━━━━━ Текст задания ━━━━━
Вообще в Израиле быть собакой хорошо. Во-первых, климат. Никакого снега, замерзающей мороси и реагентов. Наоборот — утренние прогулки вдоль моря, вечерние променады в парках или по бульварам. Опять же рестораны и кафе. Если ты маленькая собака, ты сидишь на коленях, тебе все умиляются, иногда ты капризно откусываешь из хозяйской тарелки — что там у тебя, фу, салат, а это что, фу, рыба, унесите рыбу, ну ладно, я съем этот кебаб, только в следующий раз пусть будет без специй, не уважаю, да, я чихнул в твою тарелку, а чего ты ожидал, когда столько перца, унесите кебаб.

Если ты большая собака, ты сидишь под столом, молотишь хвостом, пьешь воду из красивой миски, тебе все умиляются, ты откусываешь из тарелки — что это, салат, я обожаю салат, и рыбу, и вот это, не знаю, что, но обожаю, слюни, да, это слюни, но ты же все равно меня любишь, а вот это что у тебя, а это, а это, вон у тех, что такое, а если я пойду и попробую, ну кусочек, ну ладно, но я все равно быстренько сбегаю и посмотрю, что там едят, окей?
━━━━━ Исходные данные ━━━━━
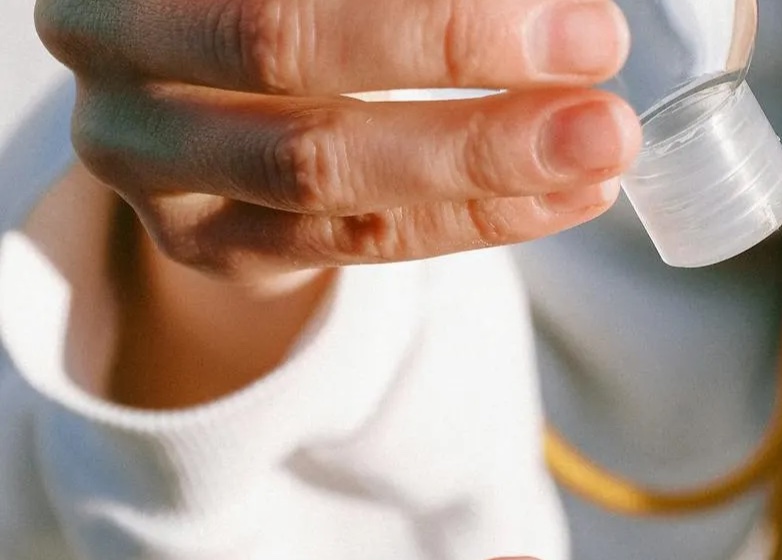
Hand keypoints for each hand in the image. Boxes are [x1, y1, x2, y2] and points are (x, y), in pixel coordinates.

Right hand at [36, 0, 637, 277]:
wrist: (199, 105)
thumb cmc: (287, 8)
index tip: (567, 4)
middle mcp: (113, 44)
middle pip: (287, 45)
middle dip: (452, 48)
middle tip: (596, 49)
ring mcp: (150, 163)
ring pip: (324, 168)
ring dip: (481, 157)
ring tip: (600, 144)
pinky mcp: (211, 247)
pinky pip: (359, 240)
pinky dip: (477, 218)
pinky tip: (567, 197)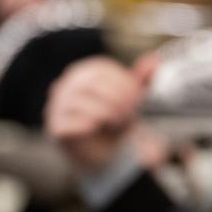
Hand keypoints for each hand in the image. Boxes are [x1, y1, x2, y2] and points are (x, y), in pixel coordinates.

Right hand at [44, 54, 159, 170]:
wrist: (106, 153)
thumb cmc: (117, 120)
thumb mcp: (133, 99)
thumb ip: (142, 80)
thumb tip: (155, 59)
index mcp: (84, 72)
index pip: (102, 68)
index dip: (124, 83)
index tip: (137, 99)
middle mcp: (65, 84)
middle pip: (92, 84)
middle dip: (118, 100)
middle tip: (130, 115)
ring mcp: (56, 106)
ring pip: (83, 103)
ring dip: (107, 114)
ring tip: (117, 124)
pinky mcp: (55, 127)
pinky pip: (73, 123)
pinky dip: (92, 127)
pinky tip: (99, 131)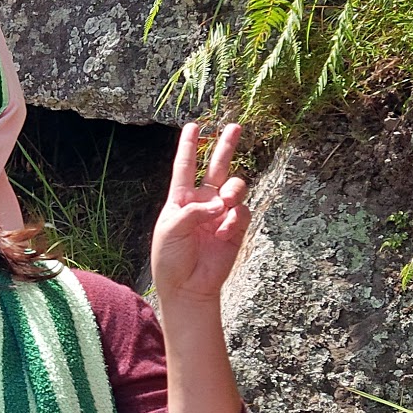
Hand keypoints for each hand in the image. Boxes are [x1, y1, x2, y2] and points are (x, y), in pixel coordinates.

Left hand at [151, 123, 250, 305]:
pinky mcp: (235, 229)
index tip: (193, 125)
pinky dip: (235, 217)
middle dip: (225, 147)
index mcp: (180, 199)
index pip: (185, 167)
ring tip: (227, 200)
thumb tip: (221, 203)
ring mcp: (220, 214)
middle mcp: (202, 202)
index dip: (188, 146)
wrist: (187, 286)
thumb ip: (194, 211)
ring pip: (234, 187)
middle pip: (216, 168)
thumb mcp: (172, 229)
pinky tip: (225, 230)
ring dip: (233, 189)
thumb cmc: (170, 257)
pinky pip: (242, 213)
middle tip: (235, 126)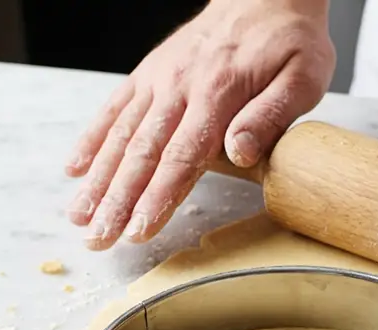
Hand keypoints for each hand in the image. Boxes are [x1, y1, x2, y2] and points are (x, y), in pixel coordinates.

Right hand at [65, 0, 334, 249]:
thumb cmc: (290, 42)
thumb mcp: (302, 78)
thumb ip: (270, 117)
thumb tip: (238, 155)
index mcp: (218, 95)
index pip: (181, 157)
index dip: (158, 197)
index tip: (139, 230)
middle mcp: (180, 88)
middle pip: (143, 154)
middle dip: (118, 201)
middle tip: (98, 239)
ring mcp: (160, 80)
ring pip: (122, 135)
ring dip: (98, 179)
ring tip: (80, 216)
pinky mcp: (151, 74)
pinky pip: (116, 109)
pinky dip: (94, 139)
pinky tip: (76, 169)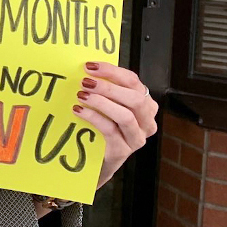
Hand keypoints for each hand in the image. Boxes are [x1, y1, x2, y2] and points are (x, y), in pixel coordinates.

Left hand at [73, 61, 158, 189]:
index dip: (112, 72)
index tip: (90, 66)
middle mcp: (147, 121)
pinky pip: (110, 130)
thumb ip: (105, 88)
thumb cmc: (103, 126)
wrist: (97, 160)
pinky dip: (93, 117)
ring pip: (125, 116)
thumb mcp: (109, 105)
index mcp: (145, 104)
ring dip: (101, 102)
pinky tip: (78, 110)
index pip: (133, 82)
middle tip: (85, 81)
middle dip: (108, 87)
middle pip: (134, 98)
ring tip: (81, 95)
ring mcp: (137, 138)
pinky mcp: (123, 151)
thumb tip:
━━━━━
▶ _Что требуется_
Процитируйте целиком, без единого изменения, текст о жизни собак в Израиле.

▶ _Решение_
Вообще в Израиле быть собакой хорошо. Во-первых, климат. Никакого снега, замерзающей мороси и реагентов. Наоборот — утренние прогулки вдоль моря, вечерние променады в парках или по бульварам. Опять же рестораны и кафе. Если ты маленькая собака, ты сидишь на коленях, тебе все умиляются, иногда ты капризно откусываешь из хозяйской тарелки — что там у тебя, фу, салат, а это что, фу, рыба, унесите рыбу, ну ладно, я съем этот кебаб, только в следующий раз пусть будет без специй, не уважаю, да, я чихнул в твою тарелку, а чего ты ожидал, когда столько перца, унесите кебаб.

Если ты большая собака, ты сидишь под столом, молотишь хвостом, пьешь воду из красивой миски, тебе все умиляются, ты откусываешь из тарелки — что это, салат, я обожаю салат, и рыбу, и вот это, не знаю, что, но обожаю, слюни, да, это слюни, но ты же все равно меня любишь, а вот это что у тебя, а это, а это, вон у тех, что такое, а если я пойду и попробую, ну кусочек, ну ладно, но я все равно быстренько сбегаю и посмотрю, что там едят, окей?